The next big question for policymakers in the EU – and the UK – is how to allocate legal liability throughout an AI system’s supply chain. Ada has commissioned expert analysis around this, including  how liability law could support a legal framework for AI.

In 2023, to support policymakers, we also published a paper on risk assessment and mitigation in AI; and a paper on how governments can reduce information asymmetries through monitoring and foresight functions.

Our three-year programme on the governance of biometrics provides legal analysis and public deliberation on issues of safeguards, use and risks of biometric data and technologies.

2. Ethics and accountability in practice

We monitor, develop, pilot and evaluate mechanisms for public and private scrutiny and accountability of data and AI. This includes our research on technical methods for auditing algorithmic systems; a collaboration with AI Now and the Open Government Partnership which surveyed algorithmic accountability policy mechanisms in the public sector; and a pilot of algorithmic impact assessments in healthcare.

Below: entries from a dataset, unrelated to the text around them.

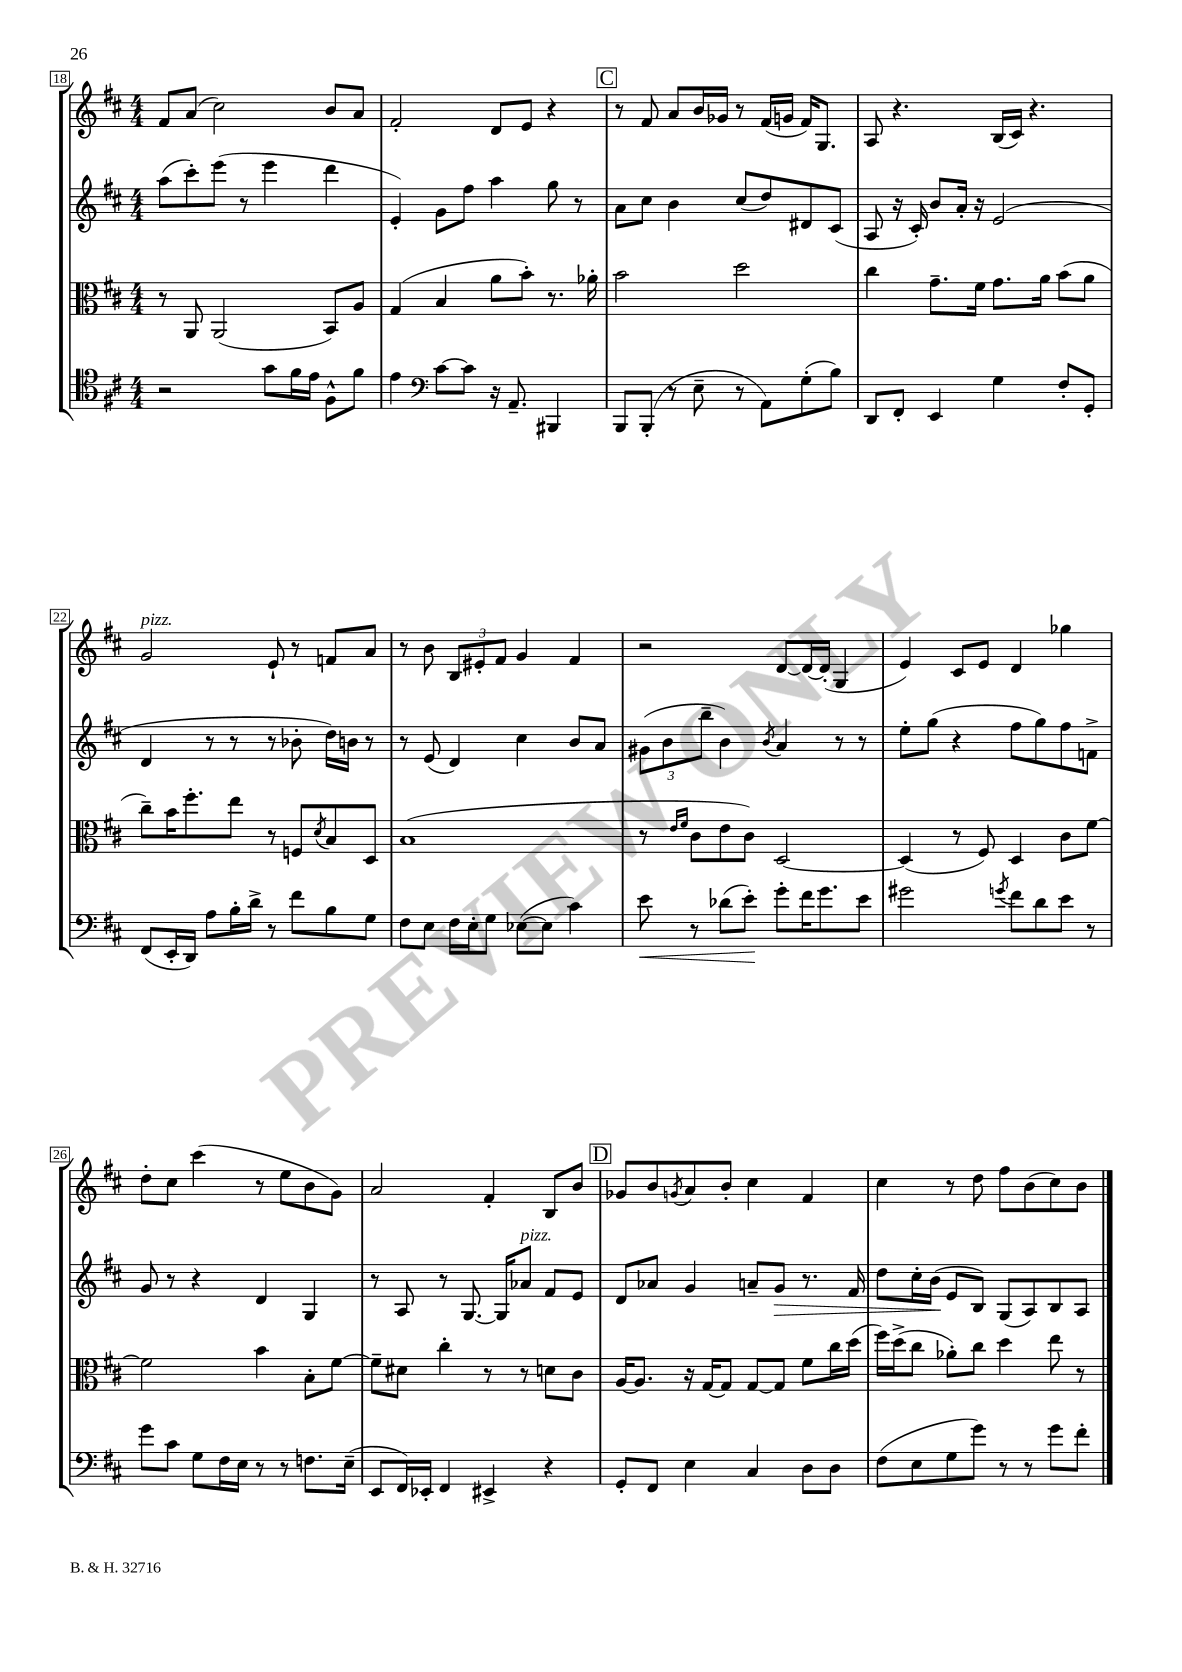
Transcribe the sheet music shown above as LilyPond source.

<<
\new StaffGroup <<
\new Staff = "s0" {
    \clef treble \key d \major \numericTimeSignature \time 4/4
    fis'8 a'8( cis''2) b'8 a'8 |
    fis'2-. d'8 e'8 r4 |
    \mark \markup { \box "C" } r8 fis'8 a'8 b'16 ges'16 r8 fis'16( g'16 fis'16) g8. |
    a8 r4. b16( cis'16) r4. |
    g'2^\markup { \italic "pizz." } e'8-! r8 f'8 a'8 |
    r8 b'8 \tuplet 3/2 { b8 eis'8-. fis'8 } g'4 fis'4 |
    r2 d'8~ d'16~ d'16-.( g4 |
    e'4) cis'8 e'8 d'4 ges''4 |
    d''8-. cis''8 cis'''4( r8 e''8 b'8 g'8) |
    a'2 fis'4-. b8 b'8 |
    \mark \markup { \box "D" } ges'8 b'8 \acciaccatura { g'8 } a'8 b'8-. cis''4 fis'4 |
    cis''4 r8 d''8 fis''8 b'8( cis''8) b'8 \bar "|." |
}
\new Staff = "s1" {
    \clef treble \key d \major \numericTimeSignature \time 4/4
    a''8( cis'''8-.) e'''8( r8 e'''4 d'''4 |
    e'4-.) g'8 fis''8 a''4 g''8 r8 |
    \mark \markup { \box "C" } a'8 cis''8 b'4 cis''8( d''8) dis'8 cis'8( |
    a8 r16 cis'16-.) b'8 a'16-. r16 e'2( |
    d'4 r8 r8 r8 bes'8-. d''16) b'16 r8 |
    r8 e'8( d'4) cis''4 b'8 a'8 |
    \tuplet 3/2 { gis'8( b'8 b''8-- } b'4) \acciaccatura { b'8 } a'4 r8 r8 |
    e''8-. g''8( r4 fis''8 g''8) fis''8 f'8-> |
    g'8 r8 r4 d'4 g4 |
    r8 a8 r8 g8.~ g16 aes'8^\markup { \italic "pizz." } fis'8 e'8 |
    \mark \markup { \box "D" } d'8 aes'8 g'4 a'8-- g'8\> r8. fis'16 |
    d''8 cis''16-. b'16\!( e'8 b8) g8( a8) b8 a8 \bar "|." |
}
\new Staff = "s2" {
    \clef alto \key d \major \numericTimeSignature \time 4/4
    r8 a,8 a,2( b,8) a8 |
    g4( b4 a'8 b'8-.) r8. aes'16-. |
    \mark \markup { \box "C" } b'2 d''2 |
    cis''4 g'8.-- fis'16 g'8. a'16 b'8( a'8 |
    cis''8--) b'16 fis''8.-. e''8 r8 f8 \acciaccatura { d'8 } b8 d8 |
    b1( |
    r8 \grace { e'16 fis'16 } cis'8 e'8 cis'8) d2~ |
    d4( r8 fis8) d4 cis'8 fis'8~ |
    fis'2 b'4 b8-. fis'8~ |
    fis'8-- dis'8 cis''4-. r8 r8 d'8 cis'8 |
    \mark \markup { \box "D" } a16~ a8. r16 g16~ g8 g8~ g8 fis'8 cis''16 d''16( |
    fis''16) d''16->( cis''8 aes'8-.) cis''8 d''4 e''8 r8 \bar "|." |
}
\new Staff = "s3" {
    \clef tenor \key d \major \numericTimeSignature \time 4/4
    r2 g'8 fis'16 e'16 fis8-^ fis'8 |
    e'4 \clef bass cis'8~ cis'8 r16 a,8.-- bis,,4 |
    \mark \markup { \box "C" } b,,8 b,,8-.( r8 e8-- r8 a,8) g8-.( b8) |
    d,8 fis,8-. e,4 g4 fis8-. g,8-. |
    fis,8( e,16-. d,16) a8 b16-. d'16-> r8 fis'8 b8 g8 |
    fis8 e8 fis16 e16-. g8 ees8~( ees8 cis'4) |
    e'8\< r8 des'8( e'8-.\!) g'8-. fis'16 g'8. e'8 |
    gis'2 \acciaccatura { g'8 } fis'8 d'8 e'8 r8 |
    g'8 cis'8 g8 fis16 e16 r8 r8 f8. e16--( |
    e,8 fis,16) ees,16-. fis,4 eis,4-> r4 |
    \mark \markup { \box "D" } g,8-. fis,8 e4 cis4 d8 d8 |
    fis8( e8 g8 g'8) r8 r8 g'8 fis'8-. \bar "|." |
}
>>
>>
\layout { \context { \Score currentBarNumber = #18 \override BarNumber.stencil = #(make-stencil-boxer 0.1 0.3 ly:text-interface::print) } }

3. Rethinking data and rebalancing power

Rethinking data and rebalancing power reconsidered the narrative, uses and governance of data. The expert working group – co-chaired by Professor Diane Coyle (Bennett Institute of Public Policy, Cambridge) and Paul Nemitz (Director, Principal Adviser on Justice Policy,  EU Commission, and Member of the German Data Ethics Commission) – sought to answer a radical question:

What is a more ambitious vision for the future of data that extends the scope of what we think is possible?’

4. AI standards and civil society participation

Both the EU AI Act and forthcoming UK legislation will rely heavily on the creation of AI standards by international bodies like ISO.

Ada has previously researched how these standards processes can include more civil society voices as well as other innovations that might improve democratic control. We also hosted an expert roundtable on EU AI standards development and civil society participation.

5. Foundation model governance

We first called for the inclusion of foundation models (or ‘general-purpose AI models’) in regulation in early 2022. Since then, our work has increasingly focused on the unique risk profile of foundation models, and the challenges posed for policymakers.

Our work to support both governments and the wider ecosystem in understanding the AI value chain and the (potentially) critical role of foundation models began with establishing a shared terminology through our explainer. We also identified the key considerations for public-sector deployment of models like OpenAI’s GPT-4 and its application interface, ChatGPT.

We have also explored if foundation model governance can learn from the regulation of similarly complex, novel technologies in the life sciences sector. This includes regulatory powers and potential mechanisms such as pre-market approval for foundation models.